##### Information supplied

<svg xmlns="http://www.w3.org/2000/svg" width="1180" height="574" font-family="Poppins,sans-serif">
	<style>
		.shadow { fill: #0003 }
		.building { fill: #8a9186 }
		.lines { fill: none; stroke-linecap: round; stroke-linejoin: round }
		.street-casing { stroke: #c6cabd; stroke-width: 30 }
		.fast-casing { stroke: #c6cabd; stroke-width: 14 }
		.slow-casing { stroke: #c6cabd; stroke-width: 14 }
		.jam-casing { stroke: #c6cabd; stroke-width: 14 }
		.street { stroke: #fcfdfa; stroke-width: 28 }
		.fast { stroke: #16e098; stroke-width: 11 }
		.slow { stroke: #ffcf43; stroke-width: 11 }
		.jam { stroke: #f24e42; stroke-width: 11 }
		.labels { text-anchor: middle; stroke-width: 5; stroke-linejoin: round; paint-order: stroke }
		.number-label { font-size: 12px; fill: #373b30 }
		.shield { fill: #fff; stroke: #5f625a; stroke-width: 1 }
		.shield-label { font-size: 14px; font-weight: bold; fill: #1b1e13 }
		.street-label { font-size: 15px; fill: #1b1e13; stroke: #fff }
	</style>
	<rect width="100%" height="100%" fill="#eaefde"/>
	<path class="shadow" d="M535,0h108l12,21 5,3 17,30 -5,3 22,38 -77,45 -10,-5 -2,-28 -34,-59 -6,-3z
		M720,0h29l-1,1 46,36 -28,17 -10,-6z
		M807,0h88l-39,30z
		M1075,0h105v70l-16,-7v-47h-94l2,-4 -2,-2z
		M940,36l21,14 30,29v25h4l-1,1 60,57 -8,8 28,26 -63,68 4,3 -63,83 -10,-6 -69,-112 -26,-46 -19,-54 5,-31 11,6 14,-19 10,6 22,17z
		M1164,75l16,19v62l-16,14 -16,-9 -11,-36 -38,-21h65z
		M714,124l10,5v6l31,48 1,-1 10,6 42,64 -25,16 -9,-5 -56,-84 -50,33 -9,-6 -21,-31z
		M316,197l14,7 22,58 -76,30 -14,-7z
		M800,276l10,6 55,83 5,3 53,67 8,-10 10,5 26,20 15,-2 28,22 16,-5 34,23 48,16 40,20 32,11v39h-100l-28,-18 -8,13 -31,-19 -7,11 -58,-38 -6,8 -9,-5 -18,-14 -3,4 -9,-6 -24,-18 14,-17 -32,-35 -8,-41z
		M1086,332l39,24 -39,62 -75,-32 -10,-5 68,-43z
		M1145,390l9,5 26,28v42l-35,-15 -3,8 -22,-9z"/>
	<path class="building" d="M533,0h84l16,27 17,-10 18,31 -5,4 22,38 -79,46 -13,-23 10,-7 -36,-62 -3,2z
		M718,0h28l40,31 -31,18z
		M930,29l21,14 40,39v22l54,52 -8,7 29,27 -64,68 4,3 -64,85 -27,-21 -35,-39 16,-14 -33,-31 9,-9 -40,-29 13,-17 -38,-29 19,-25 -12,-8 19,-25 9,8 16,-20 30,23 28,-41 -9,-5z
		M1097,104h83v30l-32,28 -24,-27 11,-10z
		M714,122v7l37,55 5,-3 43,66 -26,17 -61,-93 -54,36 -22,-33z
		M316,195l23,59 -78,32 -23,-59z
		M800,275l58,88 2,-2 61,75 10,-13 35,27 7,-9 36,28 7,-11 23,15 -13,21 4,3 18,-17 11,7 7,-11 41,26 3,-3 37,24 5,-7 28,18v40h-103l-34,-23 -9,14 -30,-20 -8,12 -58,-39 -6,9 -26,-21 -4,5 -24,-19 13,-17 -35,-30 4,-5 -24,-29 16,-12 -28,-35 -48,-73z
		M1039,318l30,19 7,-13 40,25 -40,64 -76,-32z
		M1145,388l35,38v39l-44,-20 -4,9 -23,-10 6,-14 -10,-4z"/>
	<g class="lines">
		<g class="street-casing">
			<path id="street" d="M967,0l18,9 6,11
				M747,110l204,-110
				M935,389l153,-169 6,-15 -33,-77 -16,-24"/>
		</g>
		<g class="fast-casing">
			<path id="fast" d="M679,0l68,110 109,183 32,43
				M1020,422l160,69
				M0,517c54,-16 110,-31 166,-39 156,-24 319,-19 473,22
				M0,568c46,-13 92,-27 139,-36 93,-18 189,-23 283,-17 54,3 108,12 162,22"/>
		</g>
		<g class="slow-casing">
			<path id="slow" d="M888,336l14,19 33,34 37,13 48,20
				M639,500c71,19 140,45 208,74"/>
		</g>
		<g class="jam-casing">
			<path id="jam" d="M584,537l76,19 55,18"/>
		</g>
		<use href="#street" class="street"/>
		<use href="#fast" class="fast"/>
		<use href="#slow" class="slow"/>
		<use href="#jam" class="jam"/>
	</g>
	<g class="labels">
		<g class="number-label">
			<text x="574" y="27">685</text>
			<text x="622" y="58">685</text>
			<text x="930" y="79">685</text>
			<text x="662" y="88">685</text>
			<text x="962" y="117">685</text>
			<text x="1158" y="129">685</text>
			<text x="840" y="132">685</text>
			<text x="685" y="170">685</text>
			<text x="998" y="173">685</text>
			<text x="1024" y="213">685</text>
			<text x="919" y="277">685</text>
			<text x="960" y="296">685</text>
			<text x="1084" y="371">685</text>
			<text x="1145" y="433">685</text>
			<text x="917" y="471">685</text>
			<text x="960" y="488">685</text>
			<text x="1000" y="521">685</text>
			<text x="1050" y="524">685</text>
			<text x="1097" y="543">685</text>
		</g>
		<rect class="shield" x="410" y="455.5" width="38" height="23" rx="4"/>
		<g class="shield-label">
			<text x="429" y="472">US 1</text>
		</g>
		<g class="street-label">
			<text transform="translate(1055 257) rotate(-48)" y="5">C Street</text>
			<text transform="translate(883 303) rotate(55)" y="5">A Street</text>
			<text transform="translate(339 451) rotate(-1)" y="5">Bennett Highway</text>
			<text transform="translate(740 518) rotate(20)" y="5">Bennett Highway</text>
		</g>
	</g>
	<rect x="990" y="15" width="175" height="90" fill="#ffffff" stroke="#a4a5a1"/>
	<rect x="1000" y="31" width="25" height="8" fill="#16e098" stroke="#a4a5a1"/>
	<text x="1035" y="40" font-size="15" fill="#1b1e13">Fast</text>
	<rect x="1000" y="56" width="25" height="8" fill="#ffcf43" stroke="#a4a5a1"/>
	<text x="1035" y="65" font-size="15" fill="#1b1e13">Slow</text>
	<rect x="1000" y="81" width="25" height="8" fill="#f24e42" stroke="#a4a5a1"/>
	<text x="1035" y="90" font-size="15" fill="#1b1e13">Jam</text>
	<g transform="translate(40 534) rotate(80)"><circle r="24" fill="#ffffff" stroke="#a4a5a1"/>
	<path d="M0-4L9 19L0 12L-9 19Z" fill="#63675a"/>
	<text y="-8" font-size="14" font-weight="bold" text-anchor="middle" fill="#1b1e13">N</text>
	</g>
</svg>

##########

What needs to be done — Pick out every line above that contains the word "number" and copy it.

Response area —
		.number-label { font-size: 12px; fill: #373b30 }
		<g class="number-label">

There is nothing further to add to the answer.